Bagikan:

JAKARTA - Tim penyidik dari Balai Penegakan Hukum Kementerian Lingkungan Hidup dan Kehutanan Wilayah Jawa, Bali, dan Nusa Tenggara telah menuntaskan penyidikan kasus penjualan bagian tubuh macan tutul atau Panthera pardus melas di Bekasi, Jawa Barat.

 Saat ini berkas perkara tersangka MR berusia 22 tahun dan R berusia 40 tahun telah dinyatakan lengkap oleh Kejaksaan Negeri Kota Bekasi.

"Ada tiga ancaman utama terhadap (kasus) macan tutul ini, yakni penyusutan habitat, konflik dengan manusia, serta perburuan dan perdagangan bagian-bagian tubuh, seperti kulit, tulang, taring, dan kuku," kata Kepala Balai Gakkum KLHK Wilayah Jawa, Bali, dan Nusa Tenggara Taqiuddin dilansir ANTARA, Senin, 27 Maret. 

Pengungkapan kasus peredaran satwa liar dilindungi itu berawal dari adanya laporan masyarakat tentang penjualan bagian-bagian tubuh satwa macan tutul di akun media sosial Facebook.

Informasi tersebut kemudian ditindaklanjuti oleh tim patroli siber Direktorat Jenderal Penegakan Hukum Kementerian Lingkungan Hidup dan Kehutanan (KLHK).

Setelah berhasil melacak akun penjualan di Facebook tersebut, tim selanjutnya melakukan kegiatan operasi peredaran satwa liar yang dilindungi undang-undang di Jawa Barat.

Mereka berhasil menangkap MR berusia 22 tahun yang akan melakukan transaksi penjualan bagian-bagian tubuh satwa macan tutul.

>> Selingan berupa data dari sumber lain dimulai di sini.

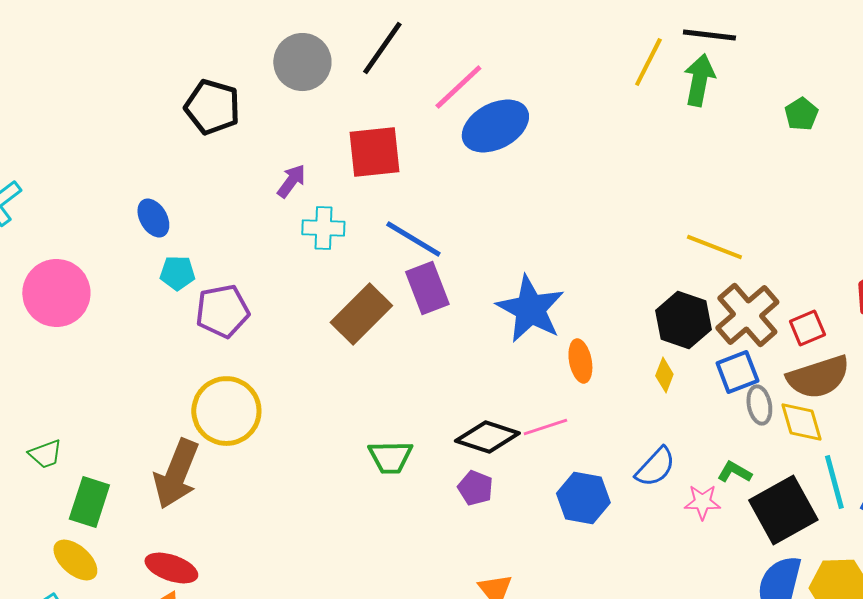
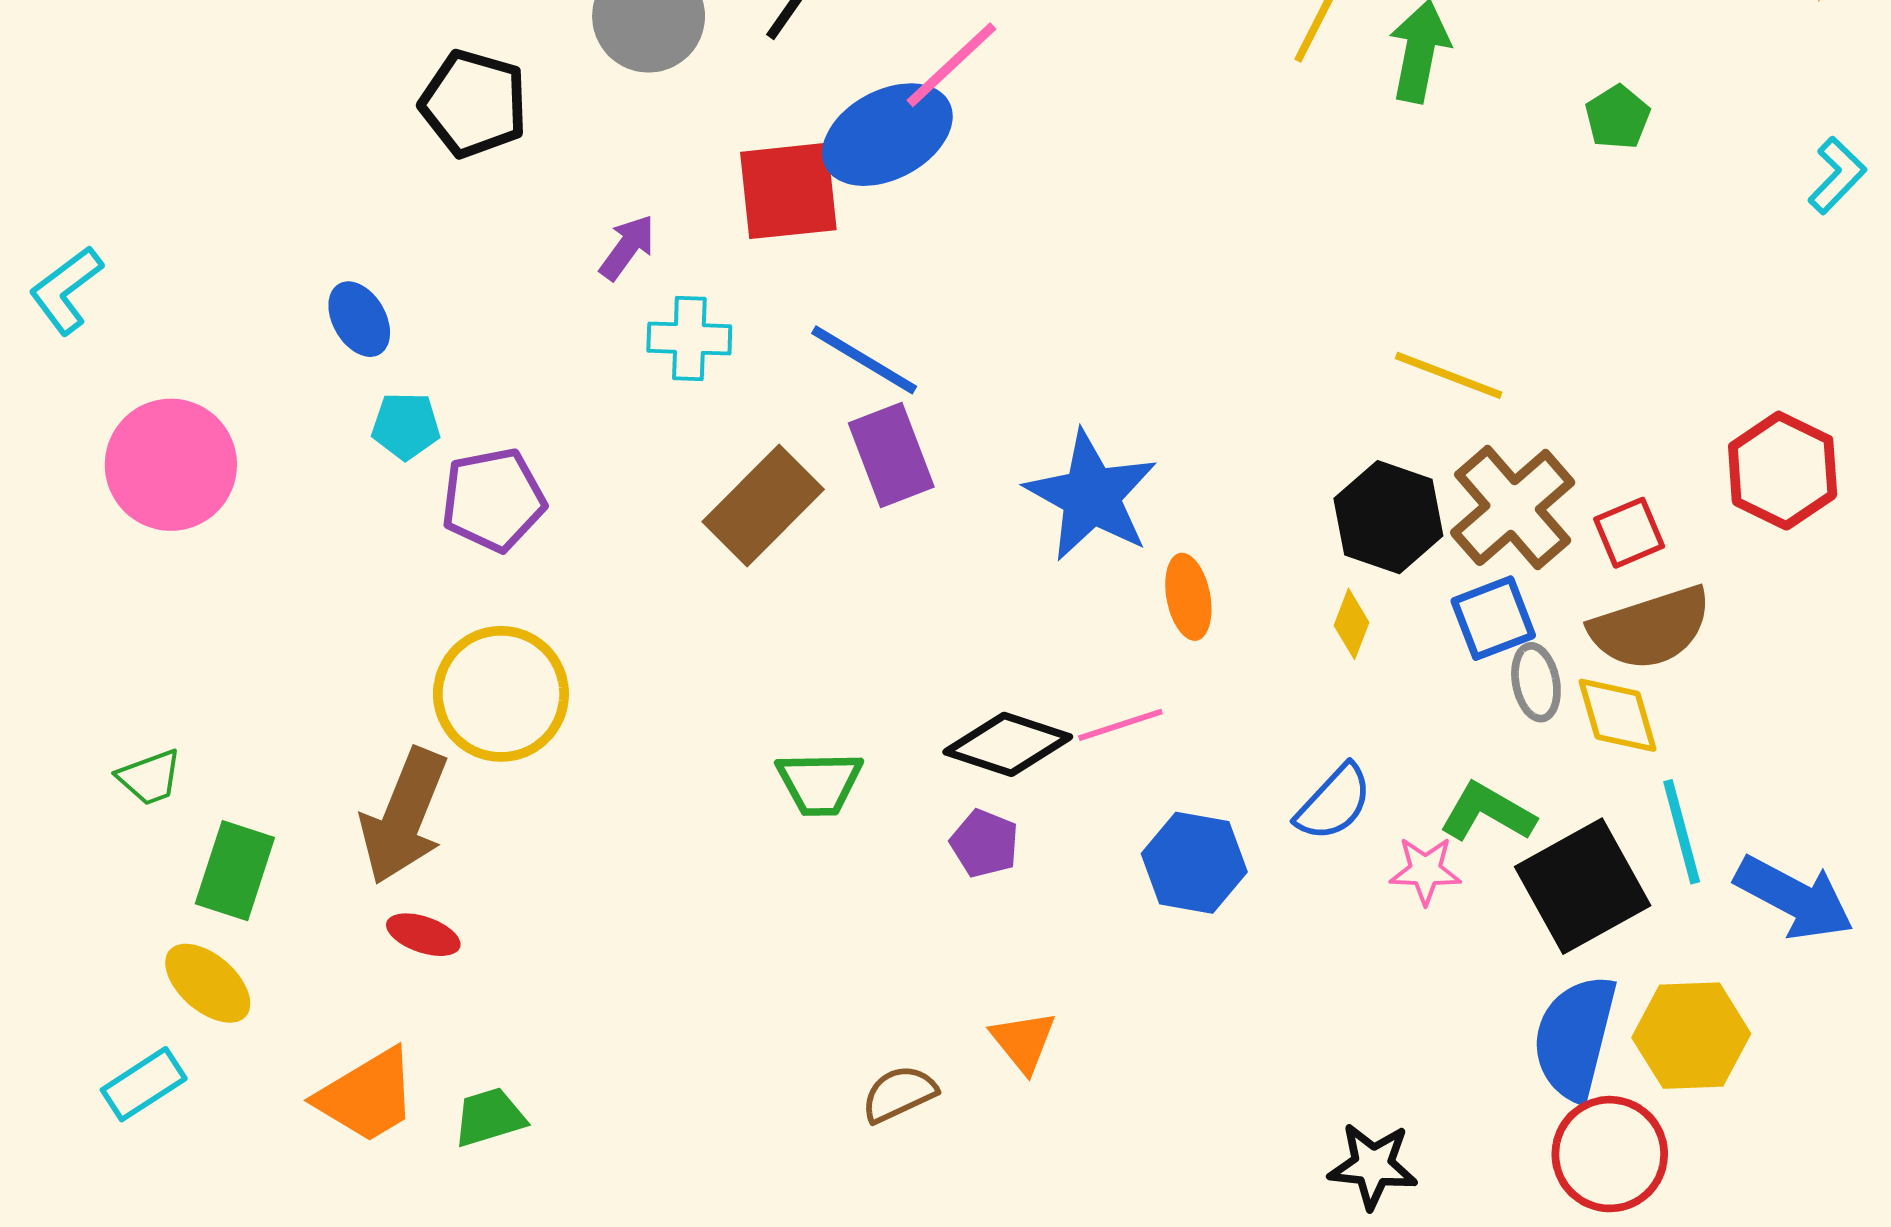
blue ellipse: (495, 126) -> (887, 135), moved
green L-shape: (734, 472) -> (1487, 812), size x1.4
red ellipse: (171, 568) -> (423, 935), moved, size x0.7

Penangkapan itu dilakukan di satu hotel di Kota Bekasi, Jawa Barat, pada 12 Januari 2023 pukul 23.15 WIB.

Setelah melalui pengembangan penyidikan, tim operasi peredaran tumbuhan dan satwa liar Balai Penegakan Hukum KLHK mengamankan pelaku berinisial R berusia 40 tahun yang diduga merupakan pemilik bagian tubuh macam tutul, yaitu ekor, sepasang kaki depan, sepasang kaki belakang, kepala, dan kulit badan.

Tim menangkap R di Kota Bogor, Jawa Barat, pada 21 Februari 2023.

Kedua tersangka melanggar Pasal 40 ayat (2) jo Pasal 21 Ayat (2) huruf d Undang-Undang Nomor 5 Tahun 1990 tentang konservasi sumber daya alam hayati dan ekosistemnya jo Pasal 55 Ayat (1) KUHP dengan ancaman pidana penjara paling lama lima tahun dan denda paling banyak Rp100 juta.

"Kami akan melakukan pengembangan terhadap kasus ini untuk mengungkap keterlibatan pihak lain yang merupakan jaringan perdagangan satwa liar dilindungi undang-undang tersebut," kata Taqiuddin. 

"Kami terus memperkuat pemanfaatan teknologi, seperti cyber patrol dan intelligence centre untuk pengawasan perdagangan satwa dilindungi," katanya.